3. Data Mapping : Mapped 2 variables international plan and voice mail plan form Yes/No to 1/0 as the model does not understand Yes and No and we will not be able to train the model in this way. 

4. Seggregating Independent and Dependent Variable - Creating two dataframes X and y where X is the dataset of all independent variables and y is the dataset of dependent variable which is CHURN.

5. Checking Imbalanced Data : Checking if data is balanced or imbalanced by counting the percentage of customers who have churned or not. We see that the data is imbalanced.

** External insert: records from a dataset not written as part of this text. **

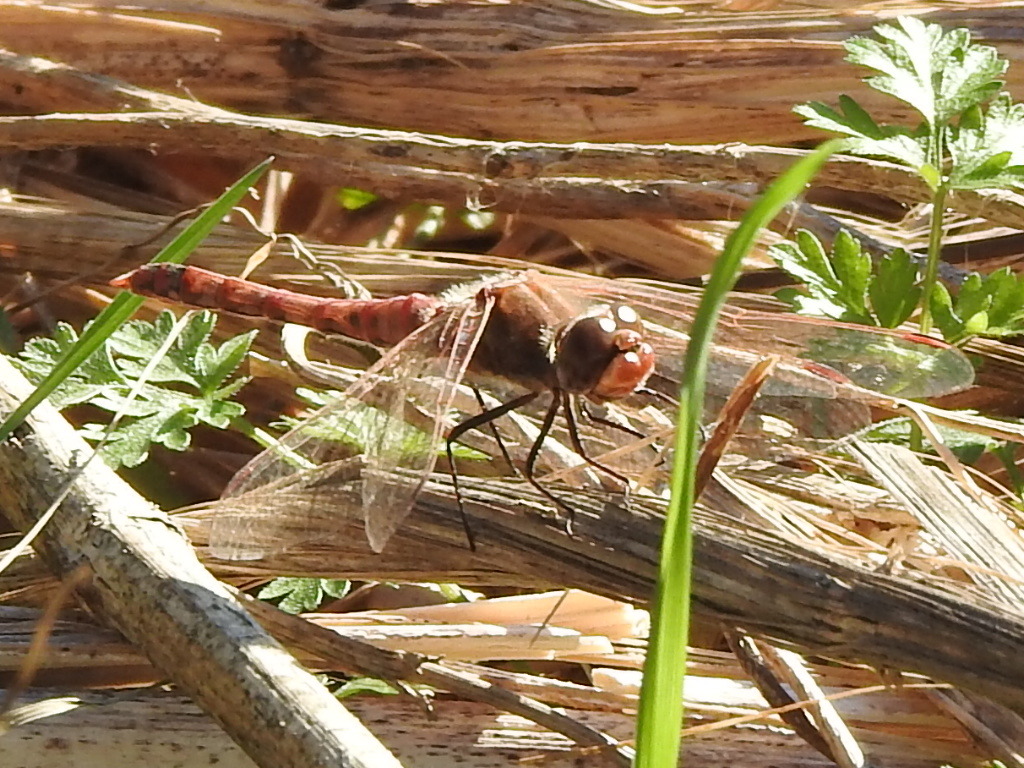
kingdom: Animalia
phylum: Arthropoda
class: Insecta
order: Odonata
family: Libellulidae
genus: Sympetrum
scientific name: Sympetrum corruptum
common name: Variegated meadowhawk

5.Test - Train Split : This step is very necessary while building a model, we need to create model , train it and then validate it on the test dataset therefore a split using paramters: train_size=0.7, test_size=0.3, random_state=100 was done. 
    
6.Min Max scaling : MinMax scaling was then performed to rescale the variables of the model . This is done to normalize the features of the data and bring all the data to same scale.

7. Running Logistic Regression on the model : Running logistic regression on the model and regressing all the independent variables using code : LogisticRegression(max_iter = 1000, class_weight = 'balanced').

8. Checking for Accuracy , Recall and Confusion Matrix : These are the Interpretation of Performance Measures for the model which we have created above.


Accuracy - Accuracy is used as the performance measure and it is simply a ratio of correctly predicted observation to the total observations. Accuracy is a great measure but only when you have symmetric datasets where values of false positive and false negatives are almost same. Therefore, you have to look at other parameters to evaluate the performance of your model. For our model, we have got 0.765 which means our model is approx. 76.5% accurate.

Accuracy Formulae = TP+TN/TP+FP+FN+TN

Recall - Recall is the ratio of correctly predicted positive observations to the all observations in actual as Yes. Out of all the positive classes, how much we predicted correctly. It should be high as possible.

Recall = TP/TP+FN


Accuracy do not show the truth when there is unbalance between classes as in out case. Recall shows the rate of correctly estimated churn customers. Recall is more important than accuracy because ﬁnding churn customer more important
 
Confusion Matrix : It is a performance measurement for machine learning classification problem where output can be two or more classes. It is a table with 4 different combinations of predicted and actual values.

True Positive:
Interpretation: You predicted positive and it’s true.

True Negative:
Interpretation: You predicted negative and it’s true.

False Positive: (Type 1 Error)
Interpretation: You predicted positive and it’s false.

False Negative: (Type 2 Error)
Interpretation: You predicted negative and it’s false.

# Recommend the top positive influencing and top negative influencing variables.

Top positive influencing variables: 

1. international plan	
2. total day minutes	
3. total day charge
4. number vmail messages	
5. total eve minutes	


Top negative influencing variables : 

1. voice mail plan
2. total intl calls
3. total night calls
4. account length
5. total intl minutes



## Add at least 5 recommendations for FREECELL company

1. The company should promote and optimize international plans more and more for the customers.

2. The company should launch marketing campaigns and advertisement to increase total day minutes of each customer so that more and more customers remain with the service.

3. The company should keep minimum total day charge in the starting to get more and more customers and gradually increase it when they get more customers, they also have to maintain an optimal limit so that they do not loose out on customers.

4. The company needs to increase more and more total eve minutes by launching plans that specifically work in the evening time.

5. The company should work on decreasing or eliminating voice mail plans as it causing the customers to churn.

6. As we know that there are customers who have international plans are more but the total international calls/total intl minutes have a negative impact on the churn therefore we need to focus on these parameters.

7. Have better voice mail plans as per the customer's satisfaction.

8. Marketing campaigns and new program teams should focus on creating plans for total day minutes vs total day charge and total eve minutes.